Tool to automatically expand YAML merges?

UPDATE: 2019-03-13 12:41:05

  • This answer was modified pursuant to a comment by Anthon which correctly identified limitations with PyYAML. (See Pitfalls infra).

Context

  • YAML file
  • Python for parsing the YAML

Problem

  • User jtYamlEnthusiast wishes to output a non-DRY version of a YAML file with aliases, anchors, and merge keys.

Solution(s)

  • Alternative 1: use the ruamel library promoted by Anthon infra.
  • Alternative 2: use Python pprint.pformat and simply do a load/dump round-trip transformation.

Rationale

  • the ruamel library is great if you have the discretion to install another python library besides pyyaml, and you want a high degree of control over "round-trip" YAML transformations (such as the preservation of YAML comments, for example).
  • if you do not need rigorous control over round-tripped YAML, or you are limited for some other reason to pyyaml, you can simply load and dump YAML directly, in order to obtain the "non-DRY" output.

Pitfalls

  • as of this writing PyYAML has limitations relative to the ruamel library, regarding the handling of YAML v1.1 and YAML v1.2

  • See also

    • ruamel docs
    • pyyaml repo

Example

    ##
    import pprint
    import yaml
    ##
    myrawyaml = '''
    default: &DEFAULT
      URL: website.com
      mode: production
      site_name: Website
      some_setting: h2i8yiuhef
      some_other_setting: 3600

    development:
      <<: *DEFAULT
      URL: website.local
      mode: dev

    test:
      <<: *DEFAULT
      URL: test.website.qa
      mode: test
    '''
    ##
    pynative  =   yaml.safe_load(myrawyaml)
    vout      =   pprint.pformat(pynative)
    print(vout)                             ##=> this is non-DRY and just happens to be well-formed YAML syntax
    print(yaml.safe_load(vout))             ##=> this proves we have well-formed YAML if it loads without exception

If you have python installed on your system, you can do pip install ruamel.yaml.cmd¹ and then:

yaml merge-expand input.yaml output.yaml

(replace output.yaml with - to write to stdout). This implements the merge expanding with preservation of key order and comments.

The above is actually a few lines of code that utilizes ruamel.yaml¹ so if you have Python (2.7 or 3.4+) and install that using pip install ruamel.yaml and save the following as expand.py:

import sys
from ruamel.yaml import YAML

yaml = YAML(typ='safe')
yaml.default_flow_style=False
with open(sys.argv[1]) as fp:
    data = yaml.load(fp)
with open(sys.argv[2], 'w') as fp:
    yaml.dump(data, fp)

you can already do:

python expand.py input.yaml output.yaml

That will get you YAML that is semantically equivalent to what you requested (in output.yaml the keys of the mappings are sorted, in this programs output they are not).

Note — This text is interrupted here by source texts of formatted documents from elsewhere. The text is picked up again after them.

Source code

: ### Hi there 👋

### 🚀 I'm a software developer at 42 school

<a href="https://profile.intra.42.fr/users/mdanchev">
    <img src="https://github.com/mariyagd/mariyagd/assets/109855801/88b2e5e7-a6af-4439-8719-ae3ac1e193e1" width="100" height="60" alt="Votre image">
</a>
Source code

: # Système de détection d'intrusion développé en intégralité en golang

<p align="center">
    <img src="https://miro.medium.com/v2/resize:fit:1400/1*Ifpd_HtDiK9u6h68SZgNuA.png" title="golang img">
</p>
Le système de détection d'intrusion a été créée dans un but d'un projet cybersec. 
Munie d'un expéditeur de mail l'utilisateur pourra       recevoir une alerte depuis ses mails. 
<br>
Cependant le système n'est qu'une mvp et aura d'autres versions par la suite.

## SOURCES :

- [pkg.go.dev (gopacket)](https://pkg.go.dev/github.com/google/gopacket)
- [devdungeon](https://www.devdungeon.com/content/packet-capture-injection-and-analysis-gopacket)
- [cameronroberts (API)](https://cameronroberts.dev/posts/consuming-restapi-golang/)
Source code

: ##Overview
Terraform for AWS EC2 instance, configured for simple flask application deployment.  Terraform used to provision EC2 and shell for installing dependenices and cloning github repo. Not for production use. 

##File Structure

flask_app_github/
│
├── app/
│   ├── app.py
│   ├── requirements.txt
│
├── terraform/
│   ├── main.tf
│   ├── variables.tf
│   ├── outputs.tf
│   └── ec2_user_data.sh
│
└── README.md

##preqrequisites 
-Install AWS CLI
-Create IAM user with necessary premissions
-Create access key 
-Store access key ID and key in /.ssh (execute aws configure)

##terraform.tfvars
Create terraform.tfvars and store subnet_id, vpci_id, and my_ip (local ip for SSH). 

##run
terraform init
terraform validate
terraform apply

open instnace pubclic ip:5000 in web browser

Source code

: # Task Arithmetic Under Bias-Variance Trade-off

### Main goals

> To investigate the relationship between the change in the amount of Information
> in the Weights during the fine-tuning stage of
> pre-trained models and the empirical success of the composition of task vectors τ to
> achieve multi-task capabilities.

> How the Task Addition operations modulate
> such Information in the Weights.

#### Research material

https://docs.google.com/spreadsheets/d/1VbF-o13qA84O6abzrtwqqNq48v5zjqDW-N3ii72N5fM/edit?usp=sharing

The above assumes you don't have any tags in your YAML, nor care about preserving any comments. Most of those, and the key ordering, can be preserved by using a patched version of the standard YAML() instance. Patching is necessary because the standard YAML() instance preserves the merges on round-trip as well, which is exactly what you don't want:

import sys
from ruamel.yaml import YAML, SafeConstructor

yaml = YAML()

yaml.Constructor.flatten_mapping = SafeConstructor.flatten_mapping
yaml.default_flow_style=False
yaml.allow_duplicate_keys = True
# comment out next line if you want "normal" anchors/aliases in your output
yaml.representer.ignore_aliases = lambda x: True  

with open(sys.argv[1]) as fp:
    data = yaml.load(fp)
with open(sys.argv[2], 'w') as fp:
    yaml.dump(data, fp)

with this input:

default: &DEFAULT
  URL: website.com
  mode: production
  site_name: Website
  some_setting: h2i8yiuhef
  some_other_setting: 3600  # an hour?

development:
  <<: *DEFAULT
  URL: website.local     # local web
  mode: dev

test:
  <<: *DEFAULT
  URL: test.website.qa
  mode: test

that will give this output (note that comments on the merged in keys get duplicated):

default:
  URL: website.com
  mode: production
  site_name: Website
  some_setting: h2i8yiuhef
  some_other_setting: 3600  # an hour?

development:
  URL: website.local     # local web
  mode: dev

  site_name: Website
  some_setting: h2i8yiuhef
  some_other_setting: 3600  # an hour?

test:
  URL: test.website.qa
  mode: test
  site_name: Website
  some_setting: h2i8yiuhef
  some_other_setting: 3600  # an hour?

The above is what the yaml merge-expand command, mentioned at the start of this answer, does.


¹ Disclaimer: I am the author of that package.